Part 3 of the Housing and Planning Act is expected to come into force in October 2017. However, we are not totally confident of that date and it could be April 2017, hence this post. Section 216 of the Act will permit private landlords in England of properties let under an Assured Shorthold Tenancy to seek possession without a court order where the tenant has abandoned the premises.
Abandoned premises can already be recovered, and many readers will be familiar with the current process but, it is an uncertain process. The new structure provides a clear process which landlords can use with confidence.
Our previous blog on abandoned properties under the Housing and Planning Act (Bill) can be read here.
Accordingly, where Landlords wish to exercise their rights under Part 3 of the 2016 Act they will be permitted to do so where:
- there are 8 weeks’, 2 consecutive months’, 3 months’ or 1 quarter’s rent arrears (depending on the tenancy period). This is known as the ‘rent condition’;
- the landlord has given the tenant, occupier and deposit payer 2 warning notices and a third notice has been fixed to a conspicuous part of the premises; and
- no tenant, occupier or deposit payer has responded in writing to any of the notices.
The warning notices must explain that the landlord believes that the premises have been abandoned; that the tenant, occupier or deposit payer must respond in writing before a specified date (which must be 8 weeks after the first warning notice) if the landlord’s belief is incorrect; and that the landlord proposes to bring the tenancy to an end.

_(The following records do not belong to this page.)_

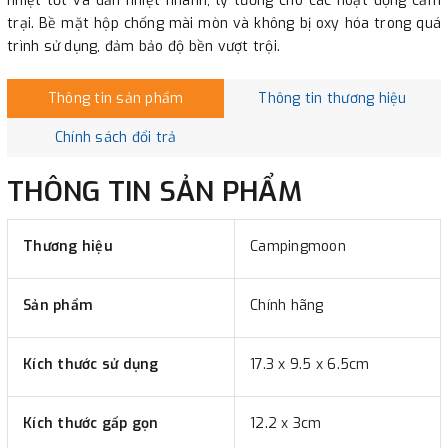
nhiệt tốt và dẫn nhiệt nhanh, lý tưởng cho các hoạt động cắm
trại. Bề mặt hộp chống mài mòn và không bị oxy hóa trong quá
trình sử dụng, đảm bảo độ bền vượt trội.
Thông tin sản phẩm
Thông tin thương hiệu
Chính sách đổi trả
THÔNG TIN SẢN PHẨM
Thương hiệu
Campingmoon
Sản phẩm
Chính hãng
Kích thước sử dụng
17.3 x 9.5 x 6.5cm
Kích thước gấp gọn
12.2 x 3cm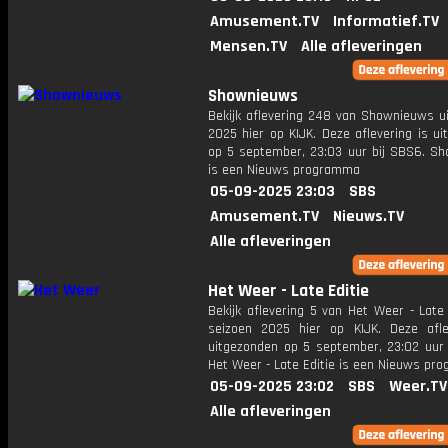
Amusement.TV
Informatief.TV
Mensen.TV
Alle afleveringen
Shownieuws
Bekijk aflevering 248 van Shownieuws ui
2025 hier op KIJK. Deze aflevering is u
op 5 september, 23:03 uur bij SBS6. S
is een Nieuws programma
05-09-2025 23:03
SBS
Amusement.TV
Nieuws.TV
Alle afleveringen
Het Weer - Late Editie
Bekijk aflevering 5 van Het Weer - Late 
seizoen 2025 hier op KIJK. Deze afle
uitgezonden op 5 september, 23:02 uur 
Het Weer - Late Editie is een Nieuws pr
05-09-2025 23:02
SBS
Weer.TV
Alle afleveringen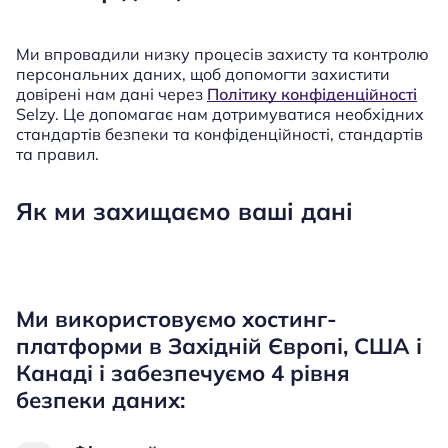
Ми впровадили низку процесів захисту та контролю
персональних даних, щоб допомогти захистити
довірені нам дані через
Політику конфіденційності
Selzy. Це допомагає нам дотримуватися необхідних
стандартів безпеки та конфіденційності, стандартів
та правил.
Як ми захищаємо ваші дані
Ми використовуємо хостинг-
платформи в Західній Європі, США і
Канаді і забезпечуємо 4 рівня
безпеки даних:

The first warning notice may be given prior to the rent condition being met. The second warning notice must be given at least 2 weeks, and no more than 4 weeks after the first warning notice and at a time when the rent condition is met. Both the first and second warning notices may be given by personal service; alternatively, by being left at or sent to the premises, every other UK address given by the tenant, occupier or deposit payer to the landlord as a service address, and every UK address of any tenant’s guarantor.
Finally, the third warning notice must be fixed to a conspicuous part of the premises at least 5 days before the specified date on which the landlord sought a response. There is no specified form for these notices at present but the legislation does permit the Secretary of State to make regulations setting out the form of the third notice. If such regulations are made, we will of course update this post and these are fairly likely.

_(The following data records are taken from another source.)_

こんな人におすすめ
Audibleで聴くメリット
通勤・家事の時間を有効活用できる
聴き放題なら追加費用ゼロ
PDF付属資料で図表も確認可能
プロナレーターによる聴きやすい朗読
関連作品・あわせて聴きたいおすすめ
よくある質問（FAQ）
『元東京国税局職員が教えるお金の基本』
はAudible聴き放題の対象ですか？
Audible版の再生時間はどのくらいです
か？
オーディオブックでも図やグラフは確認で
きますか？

Within 6 months of service of the notice terminating the tenancy, the tenant may apply to the court for an order reinstating the tenancy if he has a good reason for having failed to respond to the warning notices. The court will then make any order it thinks fit for the purposes of reinstating the tenancy.
This process does appear to water down the Housing Act 1988 security of tenure provisions we are all familiar with. This will no doubt be of some concern for tenants.
However, where landlords are confident that the tenant or occupier has abandoned the premises this process may ensure that they recover possession without delay and additional costs. Landlords should of course ensure that they follow the process to the letter because of the court’s power of reinstatement following a tenant’s application.